Environment friendly synthesis of nickel ferrite nanoparticles using Brassica oleracea var. capitate (green cabbage) as a fuel and their structural and magnetic characterizations

Abstract

Environment friendly green synthesis, alternate to the chemical approach has been discussed in the current study. Extract of readily available plant, Brassica oleracea var. capitate was used as a natural fuel (reducing and capping agent) to synthesize nickel ferrite (NiFe2O4) nanoparticles by using sol-gel auto combustion method. The samples were calcined at 300 °C and 500 °C. X-Ray diffraction (XRD) analysis was used to confirm the crystalline structure of the synthesized NiFe2O4 nanoparticles. Scanning electron microscopy (SEM), energy dispersive x-ray analysis (EDX), Fourier transform infrared spectroscopy (FTIR), UV–Visible diffused reflectance spectroscopy (UV–vis DRS), and vibrating sample magnetometer (VSM) analysis were used to interpret the morphological, elemental, optical and magnetic properties of the synthesized nanoparticles. The single phase crystalline nature was revealed by XRD analysis, with average crystallite sizes of 18.16 nm and 24.57 nm. The surface morphology showed the spherical shape with average particle size 26.62 nm and 37.54 nm. Phase purity of the samples were identified using EDX analysis. FTIR was also used to verify the formation of pure phase ferrites. The optical band gap was determined using UV–vis DRS spectra, which was found to decrease from 2.68 eV to 2.64 eV as the calcination temperature was raised. The ferromagnetic property of the samples was clearly demonstrated by VSM studies. The value of saturation magnetization was found to increases from 30.49 emu/g to 35.20 emu/g as the calcination temperature was raised.
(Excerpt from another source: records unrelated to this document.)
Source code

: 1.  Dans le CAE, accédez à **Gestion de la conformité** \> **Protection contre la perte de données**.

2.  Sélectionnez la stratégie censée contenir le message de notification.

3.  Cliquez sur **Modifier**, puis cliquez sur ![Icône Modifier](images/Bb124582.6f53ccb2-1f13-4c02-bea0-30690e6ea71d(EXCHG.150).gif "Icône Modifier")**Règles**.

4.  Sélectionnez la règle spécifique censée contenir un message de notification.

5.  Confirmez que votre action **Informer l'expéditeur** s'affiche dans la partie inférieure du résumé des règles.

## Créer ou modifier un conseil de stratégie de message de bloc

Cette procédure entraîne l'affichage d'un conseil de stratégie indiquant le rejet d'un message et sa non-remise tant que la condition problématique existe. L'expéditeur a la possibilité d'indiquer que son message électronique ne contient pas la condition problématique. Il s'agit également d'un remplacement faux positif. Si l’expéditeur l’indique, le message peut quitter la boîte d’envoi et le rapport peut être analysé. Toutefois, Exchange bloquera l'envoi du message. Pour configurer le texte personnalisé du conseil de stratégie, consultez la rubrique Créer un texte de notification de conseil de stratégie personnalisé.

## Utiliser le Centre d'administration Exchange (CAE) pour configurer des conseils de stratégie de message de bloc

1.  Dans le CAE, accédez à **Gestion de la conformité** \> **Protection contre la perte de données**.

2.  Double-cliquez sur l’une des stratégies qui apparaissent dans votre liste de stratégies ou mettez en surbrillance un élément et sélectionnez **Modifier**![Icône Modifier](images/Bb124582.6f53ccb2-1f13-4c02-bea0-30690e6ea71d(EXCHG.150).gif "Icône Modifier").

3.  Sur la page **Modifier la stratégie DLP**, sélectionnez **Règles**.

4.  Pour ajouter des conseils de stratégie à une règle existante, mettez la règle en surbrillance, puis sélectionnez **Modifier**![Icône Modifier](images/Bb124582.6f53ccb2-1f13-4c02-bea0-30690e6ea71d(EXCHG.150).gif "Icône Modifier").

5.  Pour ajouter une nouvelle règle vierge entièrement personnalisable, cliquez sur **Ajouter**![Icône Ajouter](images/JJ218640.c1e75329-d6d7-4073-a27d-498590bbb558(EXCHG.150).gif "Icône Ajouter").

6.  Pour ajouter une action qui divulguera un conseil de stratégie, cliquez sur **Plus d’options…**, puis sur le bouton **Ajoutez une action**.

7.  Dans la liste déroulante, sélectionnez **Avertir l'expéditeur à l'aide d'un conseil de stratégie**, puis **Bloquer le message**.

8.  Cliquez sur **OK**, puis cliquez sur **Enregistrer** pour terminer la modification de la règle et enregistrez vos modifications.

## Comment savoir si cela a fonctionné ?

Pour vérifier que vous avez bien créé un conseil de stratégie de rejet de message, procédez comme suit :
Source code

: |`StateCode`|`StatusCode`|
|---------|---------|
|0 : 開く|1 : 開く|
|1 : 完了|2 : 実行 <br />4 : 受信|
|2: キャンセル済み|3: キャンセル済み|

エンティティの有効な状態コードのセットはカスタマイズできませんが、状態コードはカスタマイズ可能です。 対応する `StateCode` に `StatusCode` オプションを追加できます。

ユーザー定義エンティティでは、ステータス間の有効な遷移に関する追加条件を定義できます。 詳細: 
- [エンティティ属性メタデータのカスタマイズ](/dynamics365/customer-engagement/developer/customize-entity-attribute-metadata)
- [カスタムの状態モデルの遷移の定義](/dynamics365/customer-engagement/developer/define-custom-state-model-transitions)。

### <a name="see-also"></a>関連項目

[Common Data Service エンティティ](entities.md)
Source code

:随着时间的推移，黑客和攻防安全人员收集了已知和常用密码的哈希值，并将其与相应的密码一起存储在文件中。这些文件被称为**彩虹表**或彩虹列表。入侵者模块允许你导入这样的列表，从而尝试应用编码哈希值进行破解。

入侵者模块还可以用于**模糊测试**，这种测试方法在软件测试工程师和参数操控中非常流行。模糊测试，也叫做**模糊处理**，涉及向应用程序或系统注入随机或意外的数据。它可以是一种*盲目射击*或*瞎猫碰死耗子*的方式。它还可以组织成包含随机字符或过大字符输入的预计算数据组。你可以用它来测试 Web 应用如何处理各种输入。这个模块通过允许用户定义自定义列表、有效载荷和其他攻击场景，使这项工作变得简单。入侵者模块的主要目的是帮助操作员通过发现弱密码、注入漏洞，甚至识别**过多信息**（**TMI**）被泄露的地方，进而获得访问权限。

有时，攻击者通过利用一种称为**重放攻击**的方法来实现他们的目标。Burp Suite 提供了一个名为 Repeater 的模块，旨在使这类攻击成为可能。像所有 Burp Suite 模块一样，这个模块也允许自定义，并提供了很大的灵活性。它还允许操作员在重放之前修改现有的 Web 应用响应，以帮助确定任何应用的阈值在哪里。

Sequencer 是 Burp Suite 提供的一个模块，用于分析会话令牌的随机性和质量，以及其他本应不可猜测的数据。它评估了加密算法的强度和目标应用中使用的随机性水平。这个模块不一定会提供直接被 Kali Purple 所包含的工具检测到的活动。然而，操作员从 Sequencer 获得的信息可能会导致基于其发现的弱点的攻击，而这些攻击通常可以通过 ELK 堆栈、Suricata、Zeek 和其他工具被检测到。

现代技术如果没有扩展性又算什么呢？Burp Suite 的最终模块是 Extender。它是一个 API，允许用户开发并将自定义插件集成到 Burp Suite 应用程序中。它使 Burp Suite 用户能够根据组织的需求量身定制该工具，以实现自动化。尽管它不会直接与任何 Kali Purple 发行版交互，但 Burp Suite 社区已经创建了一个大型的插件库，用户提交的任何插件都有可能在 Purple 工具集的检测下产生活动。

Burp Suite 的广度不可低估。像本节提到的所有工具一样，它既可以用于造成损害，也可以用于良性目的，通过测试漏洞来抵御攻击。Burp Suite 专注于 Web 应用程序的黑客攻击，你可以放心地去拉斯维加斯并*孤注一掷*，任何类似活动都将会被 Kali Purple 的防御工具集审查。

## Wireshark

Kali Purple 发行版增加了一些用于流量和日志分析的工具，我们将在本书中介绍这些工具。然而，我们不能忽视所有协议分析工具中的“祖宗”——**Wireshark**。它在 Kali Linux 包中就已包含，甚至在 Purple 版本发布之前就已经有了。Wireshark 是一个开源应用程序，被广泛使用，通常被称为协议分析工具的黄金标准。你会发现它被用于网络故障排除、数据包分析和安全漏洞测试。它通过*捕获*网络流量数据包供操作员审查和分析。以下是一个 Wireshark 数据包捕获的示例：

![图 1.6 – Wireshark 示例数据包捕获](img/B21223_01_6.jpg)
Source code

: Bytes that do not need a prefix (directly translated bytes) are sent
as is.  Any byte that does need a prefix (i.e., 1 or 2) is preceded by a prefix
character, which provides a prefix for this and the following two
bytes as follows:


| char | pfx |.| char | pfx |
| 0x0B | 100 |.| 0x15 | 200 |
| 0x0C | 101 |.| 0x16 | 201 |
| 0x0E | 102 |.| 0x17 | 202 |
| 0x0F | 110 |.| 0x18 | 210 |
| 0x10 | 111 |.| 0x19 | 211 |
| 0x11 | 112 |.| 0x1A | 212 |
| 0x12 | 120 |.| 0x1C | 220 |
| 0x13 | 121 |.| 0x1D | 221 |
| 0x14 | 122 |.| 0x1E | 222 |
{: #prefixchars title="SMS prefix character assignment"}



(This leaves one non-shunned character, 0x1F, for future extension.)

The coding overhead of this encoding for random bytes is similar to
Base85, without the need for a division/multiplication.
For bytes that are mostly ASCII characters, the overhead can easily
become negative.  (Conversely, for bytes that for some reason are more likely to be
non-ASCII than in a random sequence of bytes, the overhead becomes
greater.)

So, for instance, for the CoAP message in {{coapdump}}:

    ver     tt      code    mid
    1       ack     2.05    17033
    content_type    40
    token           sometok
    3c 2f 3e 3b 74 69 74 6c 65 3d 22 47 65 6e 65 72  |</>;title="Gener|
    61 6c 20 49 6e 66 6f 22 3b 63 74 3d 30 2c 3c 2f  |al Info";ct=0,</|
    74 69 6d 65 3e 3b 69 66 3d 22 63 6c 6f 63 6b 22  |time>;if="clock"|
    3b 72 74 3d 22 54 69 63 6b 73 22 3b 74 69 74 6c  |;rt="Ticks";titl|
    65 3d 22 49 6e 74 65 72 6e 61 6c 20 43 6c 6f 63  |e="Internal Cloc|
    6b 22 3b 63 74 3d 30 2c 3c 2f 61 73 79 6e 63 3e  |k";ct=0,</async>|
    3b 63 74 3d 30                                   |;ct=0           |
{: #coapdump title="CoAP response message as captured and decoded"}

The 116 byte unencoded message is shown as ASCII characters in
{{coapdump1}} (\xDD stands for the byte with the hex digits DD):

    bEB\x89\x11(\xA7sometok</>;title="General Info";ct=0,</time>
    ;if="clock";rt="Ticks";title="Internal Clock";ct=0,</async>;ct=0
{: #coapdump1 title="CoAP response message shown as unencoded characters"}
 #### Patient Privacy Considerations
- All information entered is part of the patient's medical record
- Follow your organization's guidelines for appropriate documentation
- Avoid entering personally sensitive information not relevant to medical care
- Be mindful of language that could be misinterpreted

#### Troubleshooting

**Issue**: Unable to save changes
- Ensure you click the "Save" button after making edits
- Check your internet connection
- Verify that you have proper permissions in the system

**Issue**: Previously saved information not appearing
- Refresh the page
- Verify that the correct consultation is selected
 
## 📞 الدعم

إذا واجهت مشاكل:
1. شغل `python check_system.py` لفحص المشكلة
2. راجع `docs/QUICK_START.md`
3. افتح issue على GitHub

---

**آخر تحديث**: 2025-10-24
The increasing trend in coercivity with increasing particle size indicated the single domain ferromagnetic nature of nanoparticles. Additionally a comparison study of all available NiFe2O4 synthesized via green routes was carried out. Better magnetic properties and higher band gap was observed than previously reported NiFe2O4 nanoparticles synthesized by green routes.